WHAT THE EXERCISE ASKS :: Would you reproduce the data below exactly, please, leaving out its images?

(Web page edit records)
<<<<

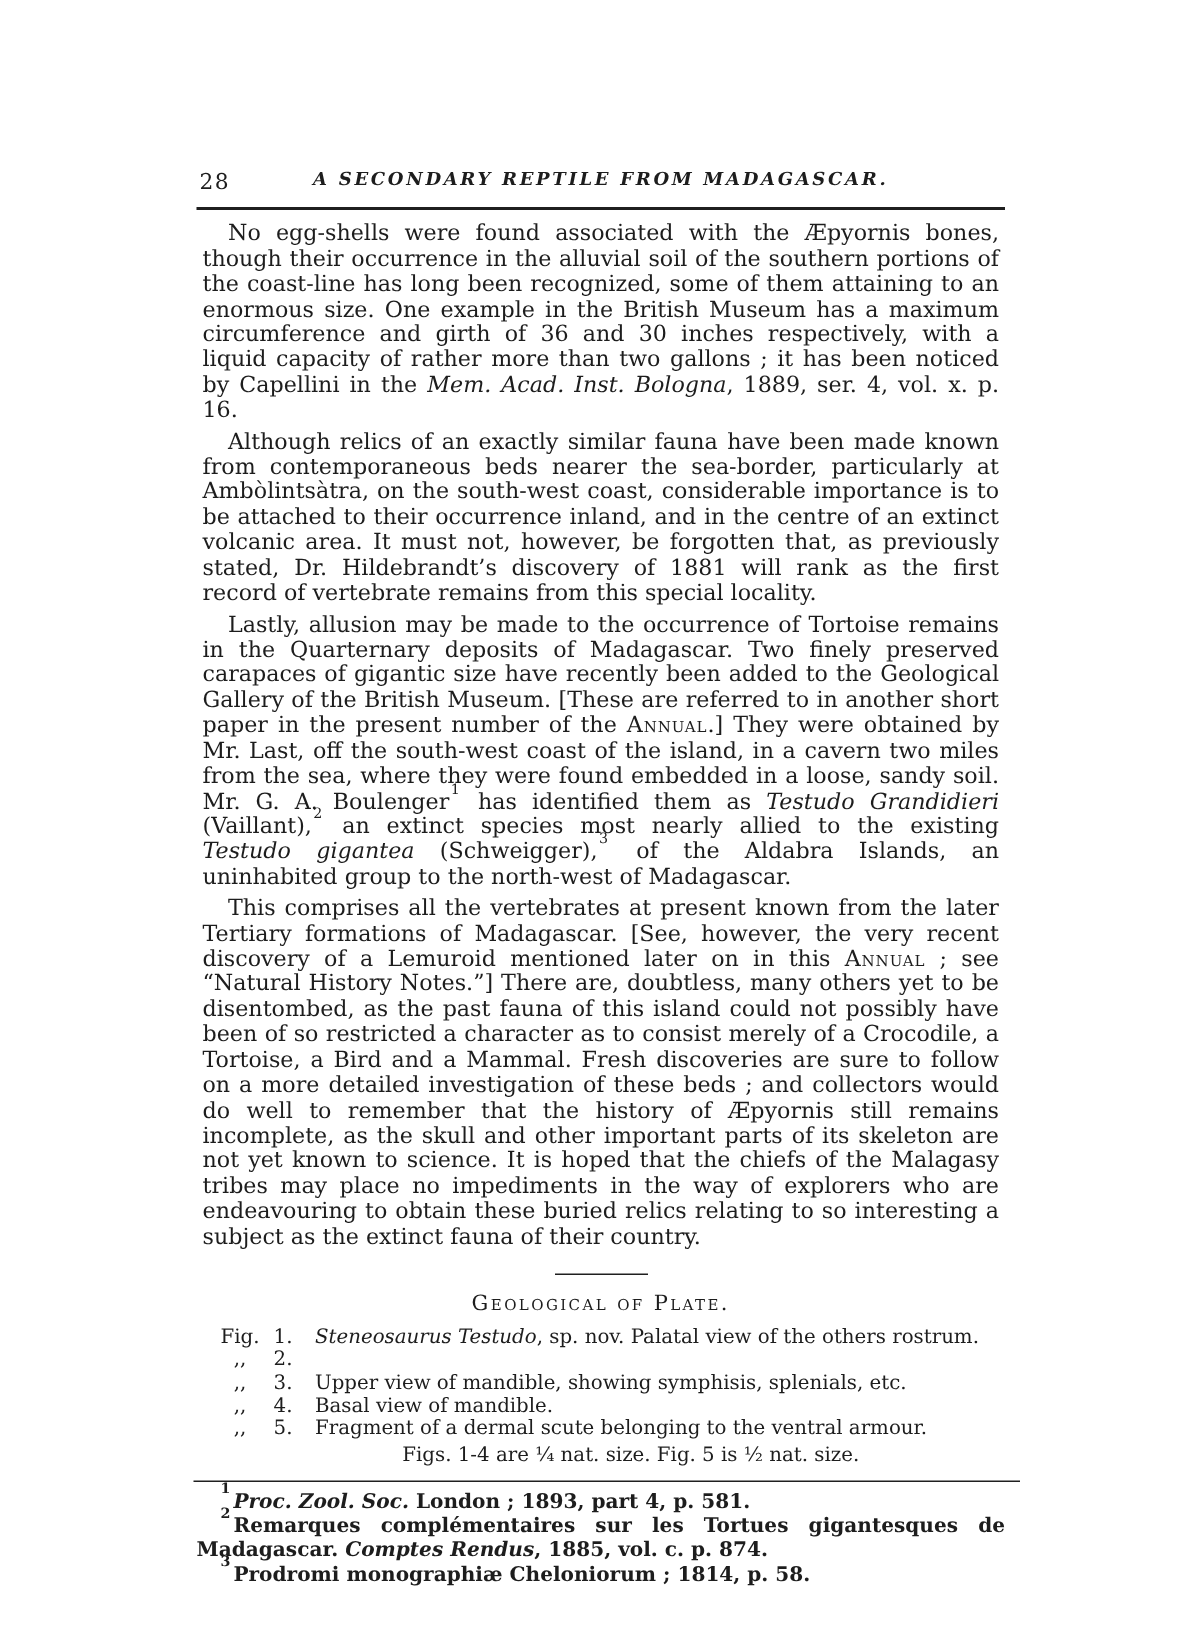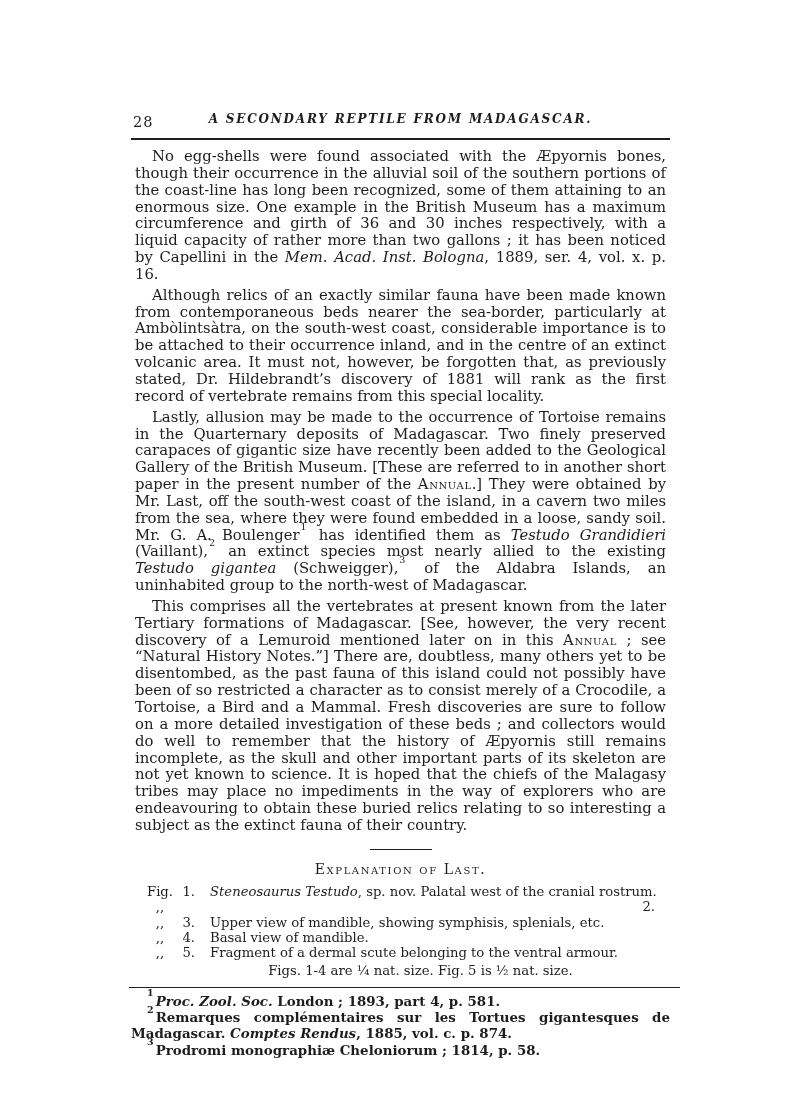--- a/index.html
+++ b/index.html
@@ -90,7 +90,7 @@
     </div>
 
   <hr class="plate-rule">
-  <h2 class="plate-heading">Explanation of Last.</h2>
+  <h2 class="plate-heading">Geological of Plate.</h2>
 
   <div class="figure-list" id="figure-list">
       <div class="fig-row">

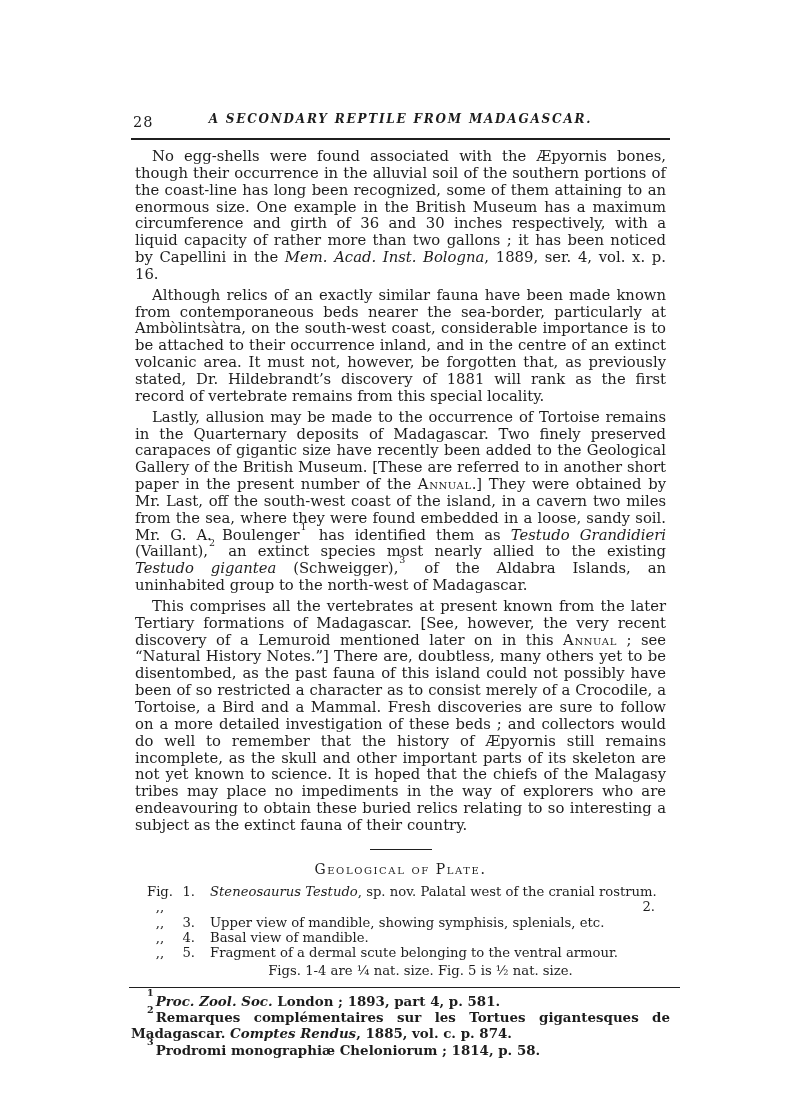--- a/index.html
+++ b/index.html
@@ -54,7 +54,7 @@
     font-variant: small-caps; letter-spacing: 1.6px;
   }
   .figure-list { font-size: 13.2px; line-height: 15.4px; }
-  .fig-row { display: flex; justify-content: space-between; }
+  .fig-row { display: flex; }
   .fig-label { width: 30px; margin-left: 14px; text-align: center; }
   .fig-num   { width: 20px; text-align: right; margin-right: 15px; }
   .fig-desc  { flex: 1; }

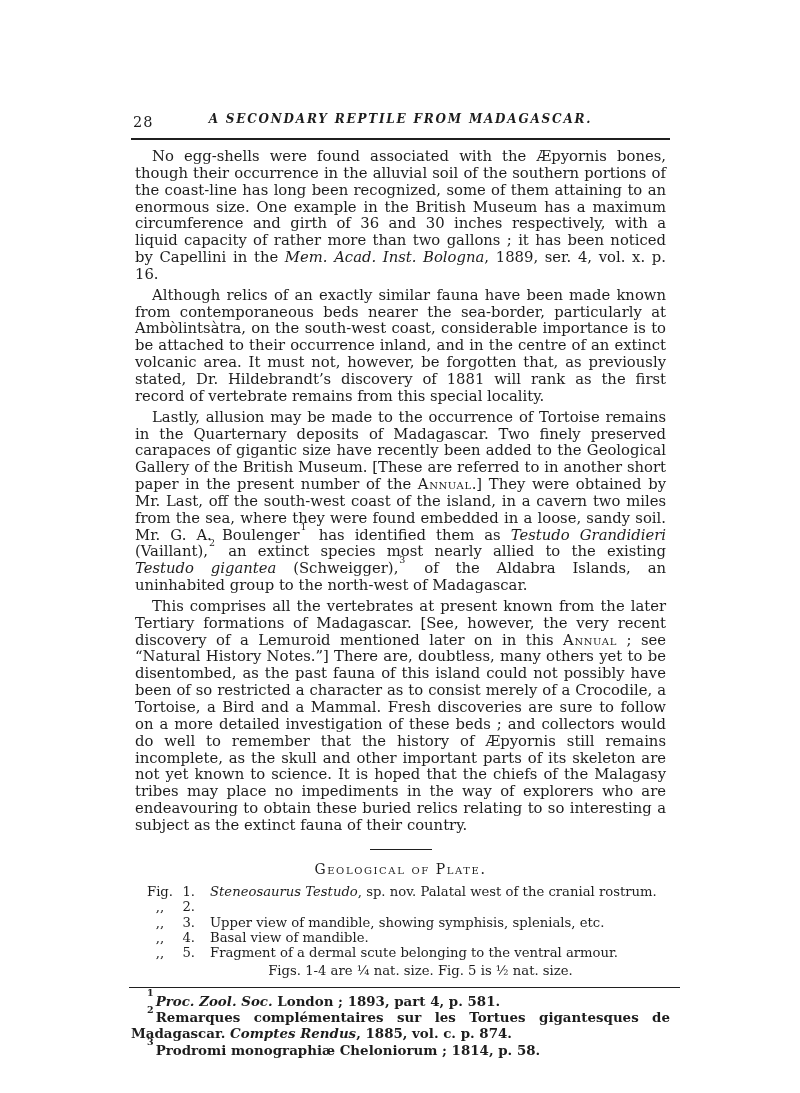--- a/index.html
+++ b/index.html
@@ -96,7 +96,7 @@
       <div class="fig-row">
         <span class="fig-label">Fig.</span>
         <span class="fig-num">1.</span>
-        <span class="fig-desc"><span class="i">Steneosaurus Testudo</span><span>, sp. nov.   Palatal west of the cranial rostrum.</span></span>
+        <span class="fig-desc"><span class="i">Steneosaurus Testudo</span><span>, sp. nov.   Palatal view of the others rostrum.</span></span>
       </div>
       <div class="fig-row">
         <span class="fig-label">,,</span>

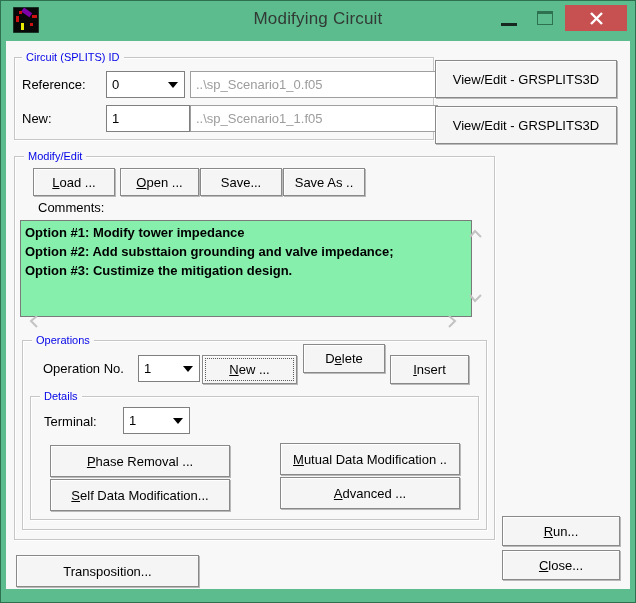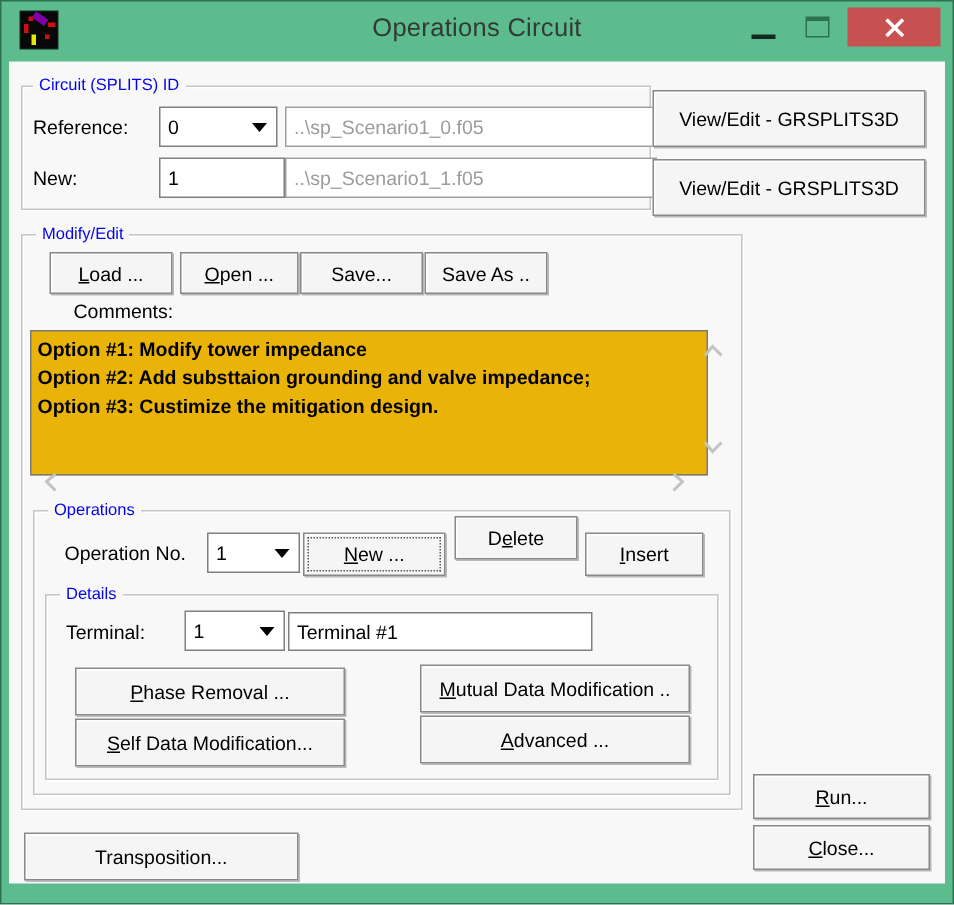--- a/index.html
+++ b/index.html
@@ -59,7 +59,7 @@
       <rect x="6" y="4" width="3" height="3" fill="#cc1111"></rect>
       <rect x="8" y="16" width="3" height="7" fill="#e8e800"></rect>
     </svg>
-    <div class="title">Operations Circuit</div>
+    <div class="title">Modifying Circuit</div>
     <div class="cap-btn min-btn">
       <div class="min-glyph"></div>
     </div>

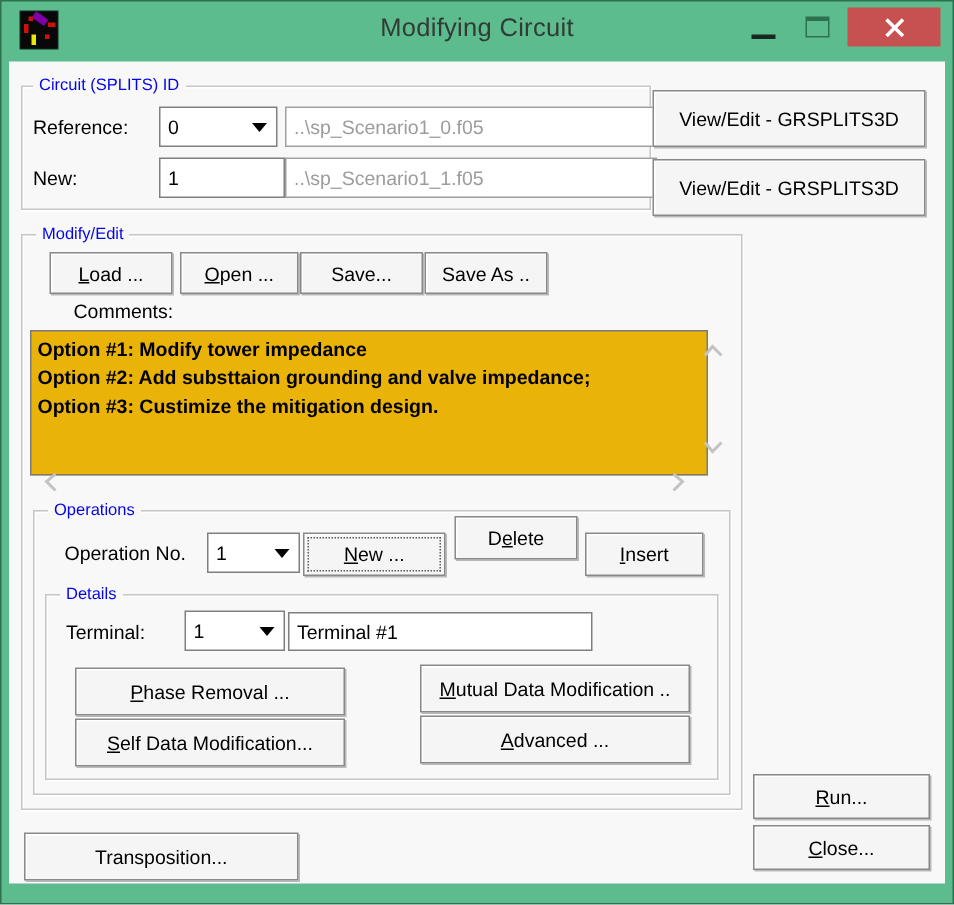--- a/index.html
+++ b/index.html
@@ -101,7 +101,7 @@
   <div class="btn" style="left:283px;top:168px;width:80px;height:26px;">Save As ..</div>
   <div class="btn" style="left:200px;top:168px;width:80px;height:26px;">Save...</div>
 
-  <div class="lbl" style="left:49px;top:200px;">Comments:</div>
+  <div class="lbl" style="left:38px;top:200px;">Comments:</div>
   <div class="comments" style="left:20px;top:220px;width:442px;height:91px;">
     <div>Option #1: Modify tower impedance</div>
     <div>Option #2: Add substtaion grounding and valve impedance;</div>

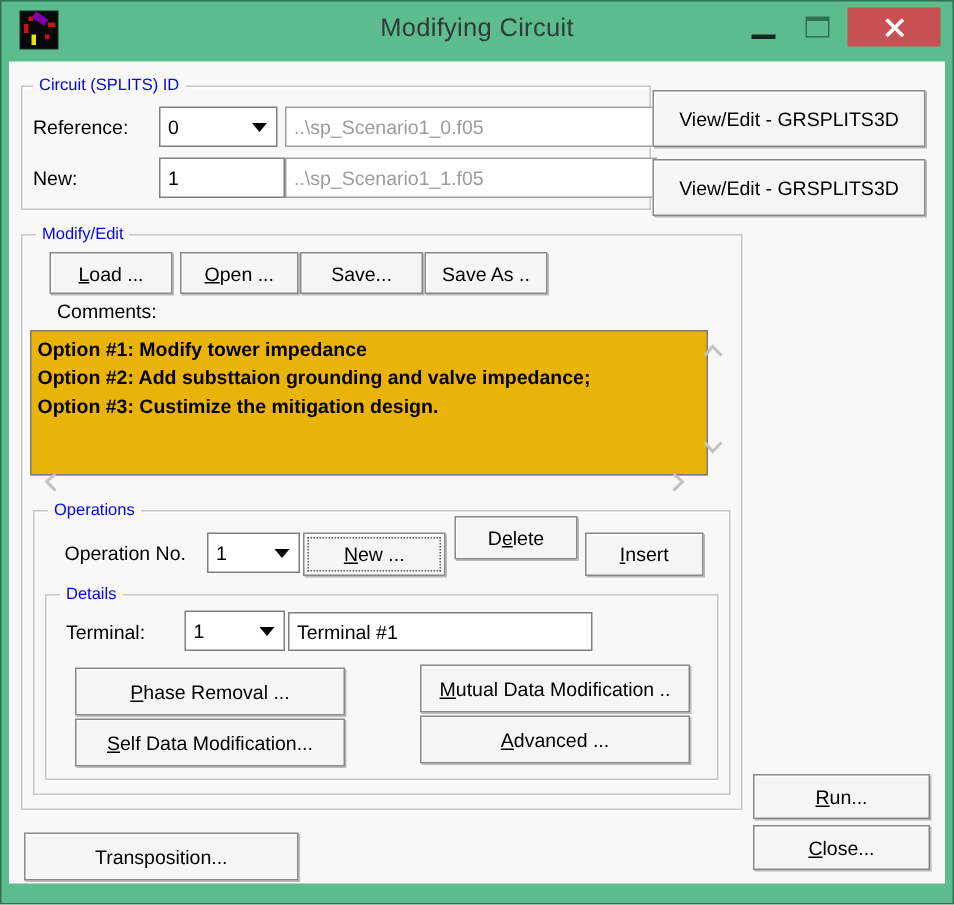--- a/index.html
+++ b/index.html
@@ -38,7 +38,7 @@
          border:1px solid #7f7f7f;font-size:13px;color:#000;padding-left:5px;}
   .combo .arr{margin-left:auto;margin-right:6px;width:0;height:0;
               border-left:5px solid transparent;border-right:5px solid transparent;border-top:6px solid #000;}
-  .comments{position:absolute;background:#eab308;border:1px solid #7a7a7a;
+  .comments{position:absolute;background:#86efac;border:1px solid #7a7a7a;
             font-size:13px;font-weight:bold;line-height:19px;color:#000;
             padding:2px 4px;overflow:hidden;}
   .schev{position:absolute;}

>>>>

SOLVED PROBLEM ::
--- a/index.html
+++ b/index.html
@@ -90,7 +90,7 @@
     </div>
 
   <hr class="plate-rule">
-  <h2 class="plate-heading">Explanation of Last.</h2>
+  <h2 class="plate-heading">Geological of Plate.</h2>
 
   <div class="figure-list" id="figure-list">
       <div class="fig-row">

--- a/index.html
+++ b/index.html
@@ -54,7 +54,7 @@
     font-variant: small-caps; letter-spacing: 1.6px;
   }
   .figure-list { font-size: 13.2px; line-height: 15.4px; }
-  .fig-row { display: flex; justify-content: space-between; }
+  .fig-row { display: flex; }
   .fig-label { width: 30px; margin-left: 14px; text-align: center; }
   .fig-num   { width: 20px; text-align: right; margin-right: 15px; }
   .fig-desc  { flex: 1; }

--- a/index.html
+++ b/index.html
@@ -96,7 +96,7 @@
       <div class="fig-row">
         <span class="fig-label">Fig.</span>
         <span class="fig-num">1.</span>
-        <span class="fig-desc"><span class="i">Steneosaurus Testudo</span><span>, sp. nov.   Palatal west of the cranial rostrum.</span></span>
+        <span class="fig-desc"><span class="i">Steneosaurus Testudo</span><span>, sp. nov.   Palatal view of the others rostrum.</span></span>
       </div>
       <div class="fig-row">
         <span class="fig-label">,,</span>

--- a/index.html
+++ b/index.html
@@ -59,7 +59,7 @@
       <rect x="6" y="4" width="3" height="3" fill="#cc1111"></rect>
       <rect x="8" y="16" width="3" height="7" fill="#e8e800"></rect>
     </svg>
-    <div class="title">Operations Circuit</div>
+    <div class="title">Modifying Circuit</div>
     <div class="cap-btn min-btn">
       <div class="min-glyph"></div>
     </div>

--- a/index.html
+++ b/index.html
@@ -101,7 +101,7 @@
   <div class="btn" style="left:283px;top:168px;width:80px;height:26px;">Save As ..</div>
   <div class="btn" style="left:200px;top:168px;width:80px;height:26px;">Save...</div>
 
-  <div class="lbl" style="left:49px;top:200px;">Comments:</div>
+  <div class="lbl" style="left:38px;top:200px;">Comments:</div>
   <div class="comments" style="left:20px;top:220px;width:442px;height:91px;">
     <div>Option #1: Modify tower impedance</div>
     <div>Option #2: Add substtaion grounding and valve impedance;</div>

--- a/index.html
+++ b/index.html
@@ -38,7 +38,7 @@
          border:1px solid #7f7f7f;font-size:13px;color:#000;padding-left:5px;}
   .combo .arr{margin-left:auto;margin-right:6px;width:0;height:0;
               border-left:5px solid transparent;border-right:5px solid transparent;border-top:6px solid #000;}
-  .comments{position:absolute;background:#eab308;border:1px solid #7a7a7a;
+  .comments{position:absolute;background:#86efac;border:1px solid #7a7a7a;
             font-size:13px;font-weight:bold;line-height:19px;color:#000;
             padding:2px 4px;overflow:hidden;}
   .schev{position:absolute;}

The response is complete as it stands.